Although this study employed the YOC algorithm, which applies a regionally optimized selection between the OC3 and Tassan-like algorithms, the accurate estimation of Chl-a concentrations may still be limited in optically complex Case-2 waters. Nevertheless, the phase-lag analysis, consistent with our hypothesis, revealed that nutrient-rich, low-salinity water from the YZR predominantly followed a cyclonic trajectory south of I-ORS before dispersing northeastward. This pattern was consistent with particle-tracking simulations, which demonstrated that YZRD-advected waters followed a quasi-cyclonic geostrophic current structure. Furthermore, the modeling study offered valuable insights into the potential transport pathways of YZRD15, showing general agreement with our conceptual trajectories and indicating that the northeastward advection of YZRD during summer is primarily driven by prevailing southerly winds. However, it should be noted that the OSCAR surface currents used in this study represent 5-day mean velocity fields averaged over the upper 30 m. During summer, when stratification strengthens, this depth-averaged representation may not fully capture near-surface (0–10 m) dynamics, potentially leading to underestimation of surface advection strength and trajectory accuracy. To address this limitation, future studies incorporating high-resolution numerical modeling and direct in-situ current measurements are required. Nevertheless, our findings provide critical insight into the spatial and temporal dynamics of riverine influence on satellite-observed Chl-a variability in complex coastal environments. Similar river discharge effects on marine ecosystems are likely in other coastal regions worldwide. Continued research integrating high-resolution oceanographic observations and modeling will be essential to further elucidate these interactions and their implications for biogeochemical cycles in river-influenced marginal seas.

Data and methods

Data set. a. Chrorophyll-a data. We used MODIS-Aqua level-2 (L2) swath data with a 1 km resolution (version 2022, https://oceancolor.gsfc.nasa.gov/) to produce Chl-a concentration data and optical water types from 2003 to 2022.
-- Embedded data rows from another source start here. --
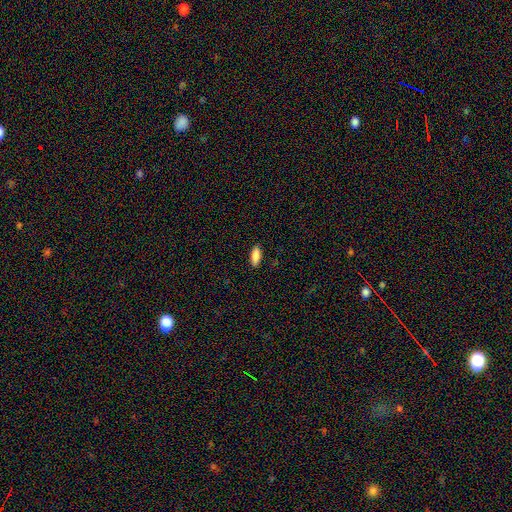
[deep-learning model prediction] The model was most divided on "how rounded": in between: 73%, cigar-shaped: 25%, round: 2%. More confident: merging — none (88%); smooth or featured — smooth (87%).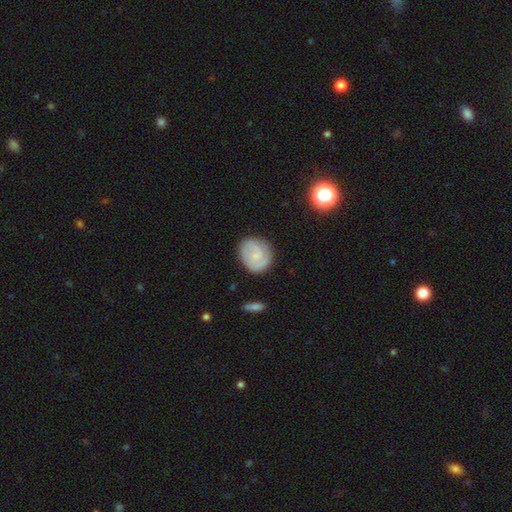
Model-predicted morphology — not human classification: Q: Smooth or featured?
A: featured or disk (55%); runner-up: smooth (38%)
Q: Edge-on disk?
A: no (98%); runner-up: yes (2%)
Q: Bar?
A: no (59%); runner-up: weak (36%)
Q: Spiral arms?
A: yes (89%); runner-up: no (11%)
Q: Bulge size?
A: small (50%); runner-up: none (29%)
Q: Merging?
A: none (81%); runner-up: minor disturbance (13%)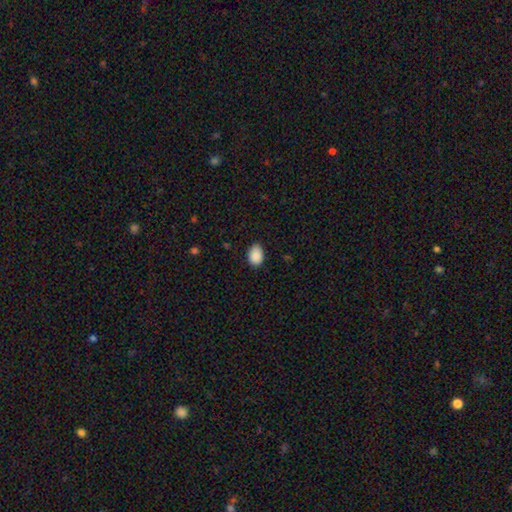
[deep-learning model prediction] A smooth galaxy with no disk features (90%) that is in between round and cigar-shaped (81%). Merging: none (83%).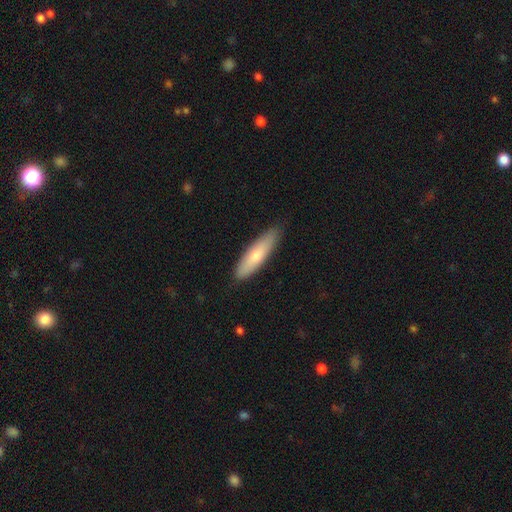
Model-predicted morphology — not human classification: Smooth or featured?
  - smooth: 69% *
  - featured or disk: 25%
  - star or artifact: 6%
How rounded?
  - cigar-shaped: 69% *
  - in between: 30%
  - round: 2%
Merging?
  - none: 85% *
  - minor disturbance: 12%
  - major disturbance: 2%
  - merger: 1%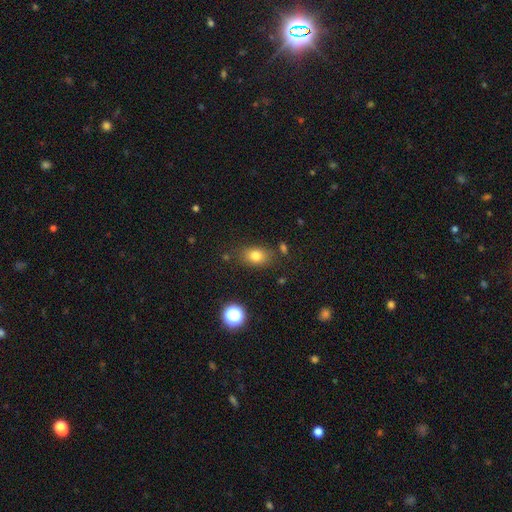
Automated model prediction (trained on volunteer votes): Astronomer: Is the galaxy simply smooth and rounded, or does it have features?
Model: smooth — 78%.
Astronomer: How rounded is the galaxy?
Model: in between — 73%.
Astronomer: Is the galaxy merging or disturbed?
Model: none — 77%.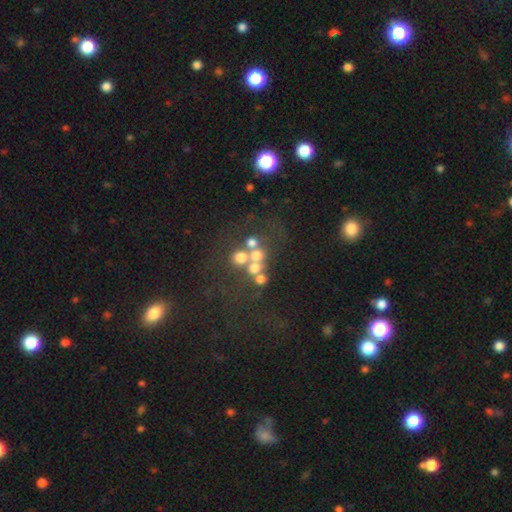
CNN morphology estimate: The model was most divided on "merging": merger: 44%, none: 40%, minor disturbance: 8%, major disturbance: 8%. Remaining: smooth or featured — smooth (49%).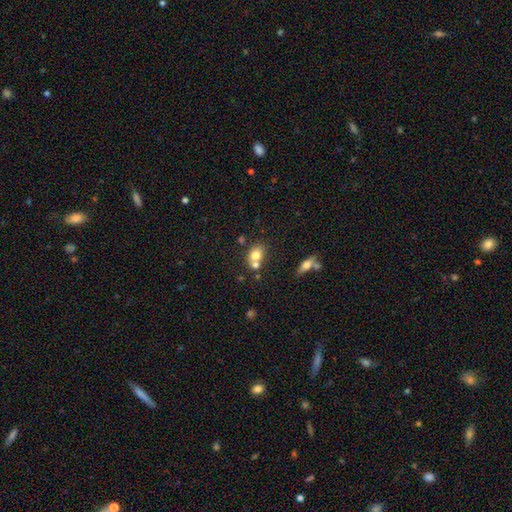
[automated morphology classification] This appears to be a smooth galaxy with no disk features (73%) that is in between round and cigar-shaped (53%). Merging: none (47%).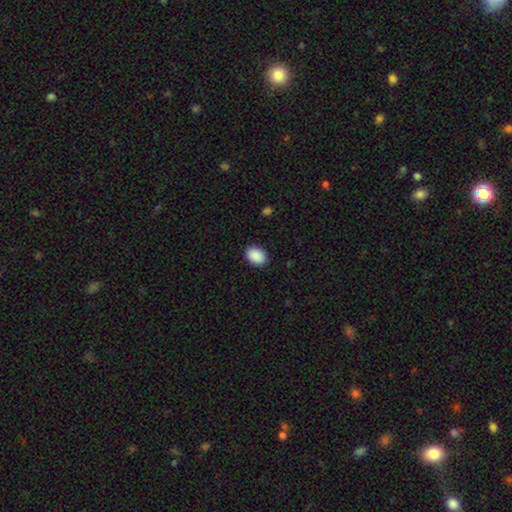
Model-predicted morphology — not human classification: The model was most divided on "how rounded": in between: 77%, round: 22%, cigar-shaped: 1%. More confident: smooth or featured — smooth (91%); merging — none (89%).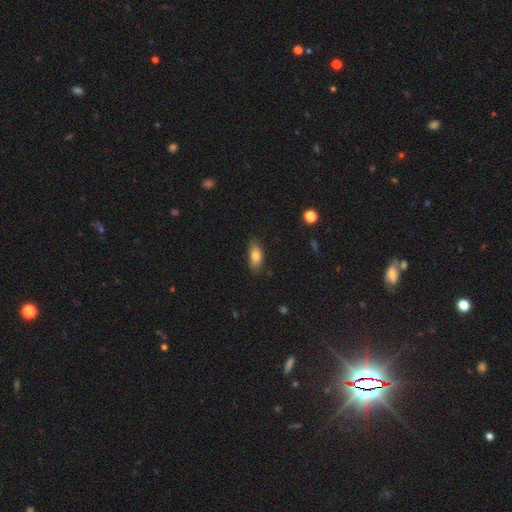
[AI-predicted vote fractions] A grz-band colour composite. It shows a smooth galaxy with no disk features (77%) that is in between round and cigar-shaped (83%). Merging: none (80%).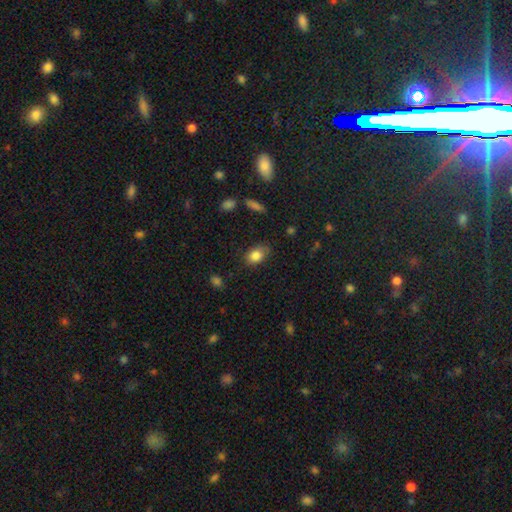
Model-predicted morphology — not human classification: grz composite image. It shows a smooth galaxy with no disk features (84%) that is in between round and cigar-shaped (74%). Merging: none (75%).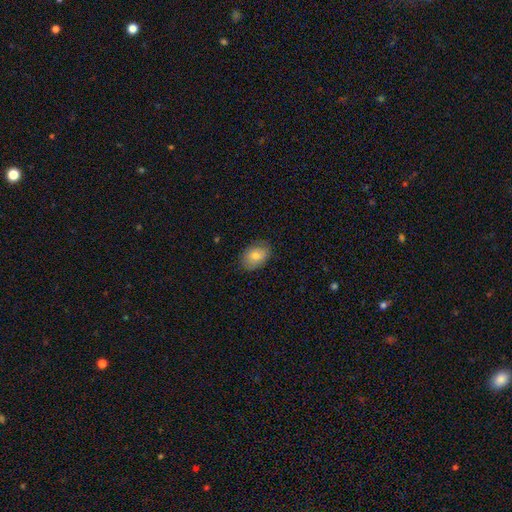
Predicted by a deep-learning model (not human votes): smooth 80%, featured or disk 13%, star or artifact 7%. Down the decision tree: how rounded — in between (81%); merging — none (81%).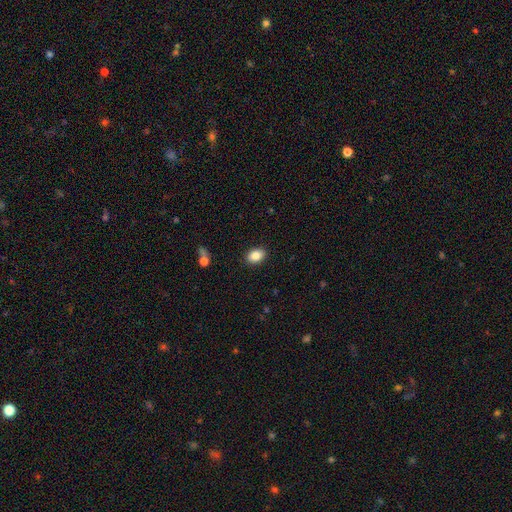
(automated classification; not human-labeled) Overall: smooth (86%). How rounded: in between (82%). Merging: none (89%).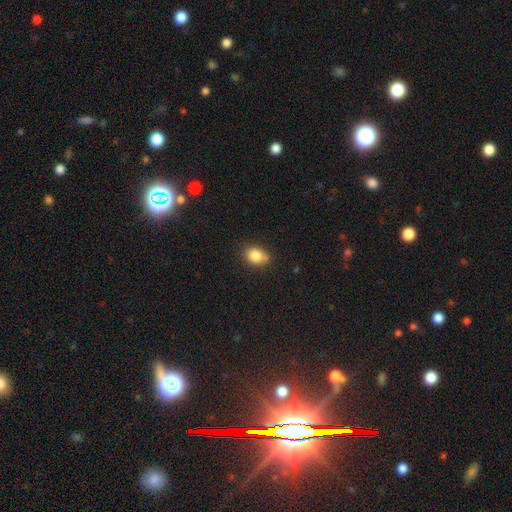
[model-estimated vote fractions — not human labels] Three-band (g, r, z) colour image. It shows a smooth galaxy with no disk features (83%) that is in between round and cigar-shaped (52%). Merging: none (65%).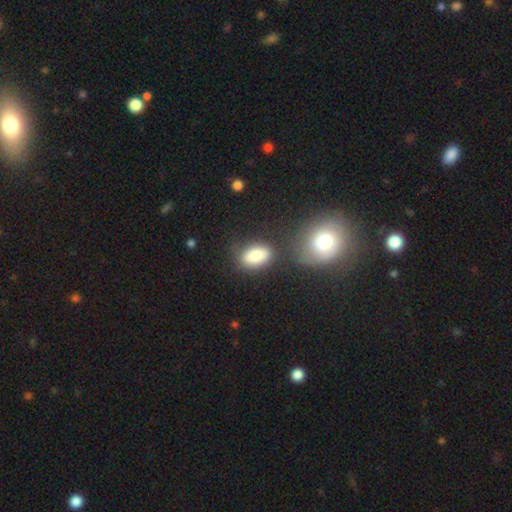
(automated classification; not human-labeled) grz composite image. It shows a smooth galaxy with no disk features (83%) that is in between round and cigar-shaped (88%). Merging: none (67%).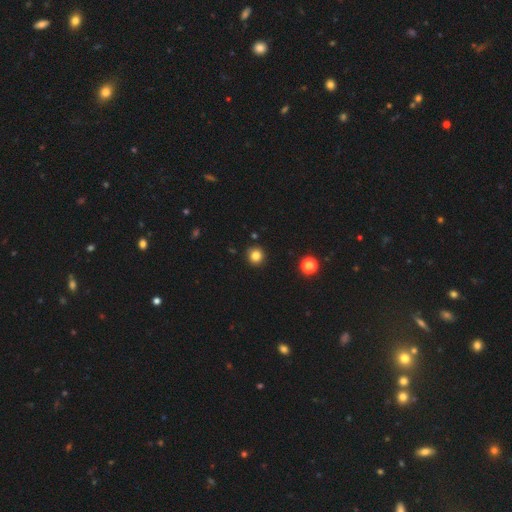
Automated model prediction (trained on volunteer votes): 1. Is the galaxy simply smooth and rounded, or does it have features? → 82% smooth, 13% star or artifact, 5% featured or disk.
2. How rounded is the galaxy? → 93% round, 6% in between, 1% cigar-shaped.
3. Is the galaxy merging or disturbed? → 91% none, 6% minor disturbance, 2% merger, 2% major disturbance.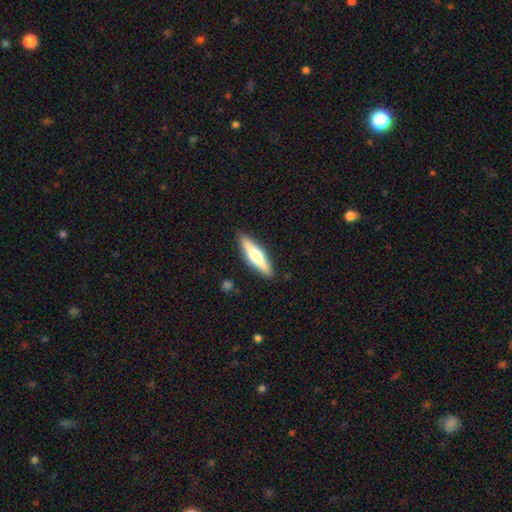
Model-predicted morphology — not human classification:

b. Salinity data. We collected NASA’s SMAP SSS products using the Combined Active-Passive (CAP) algorithm V4.3, developed by the Jet Propulsion Laboratory (JPL) (http://podaac.jpl.nasa.gov/smap/)34. Time series of sea surface salinity data were used to explore the relationship between river discharge and salinity changes at I-ORS.

c. River discharge data. Time series data on YZRD rates at Datong Station from January 2003 to December 2022 were obtained from the Changjiang Water Resources Commission, China (www.cjh.com.cn)35,36.

d. KODC nitrate data. KODC nitrate (NO₃⁻) observations from stations along zonal transects 315, 316, and 317 were collected for August 2022 (https://www.nifs.go.kr/kodc/index.kodc).

Calculation of Chl-a concentration and monthly composites. Yellow Sea Large Marine Ecosystem Ocean Color Project (YOC) algorithm was applied to calculate Chl-a by using the NASA algorithm for clear waters, the Tassan-like algorithm for turbid waters, and linear interpolation for intermediate water conditions37,38. To generate monthly composite fields from 2003 to 2022, Chl-a data were processed for monthly data using speckle removal, weighted average, and optimum interpolation39.

Classification of seawater optical types. By using the representative spectra of these 23 optical water types proposed by Wei et al. (2016)40 and Cui et al. (2020)26, we calculated the spectral similarity using the spectral angle mapper between satellite data and reference reflectance data41. To verify the reliability of the water type results from the daily MODIS data with lots of cloud cover, a total of 2,920 Geostationary Ocean Color Imager (GOCI) images of hourly Rrs data across 8 bands in 2015 were also used to investigate monthly variations in water types.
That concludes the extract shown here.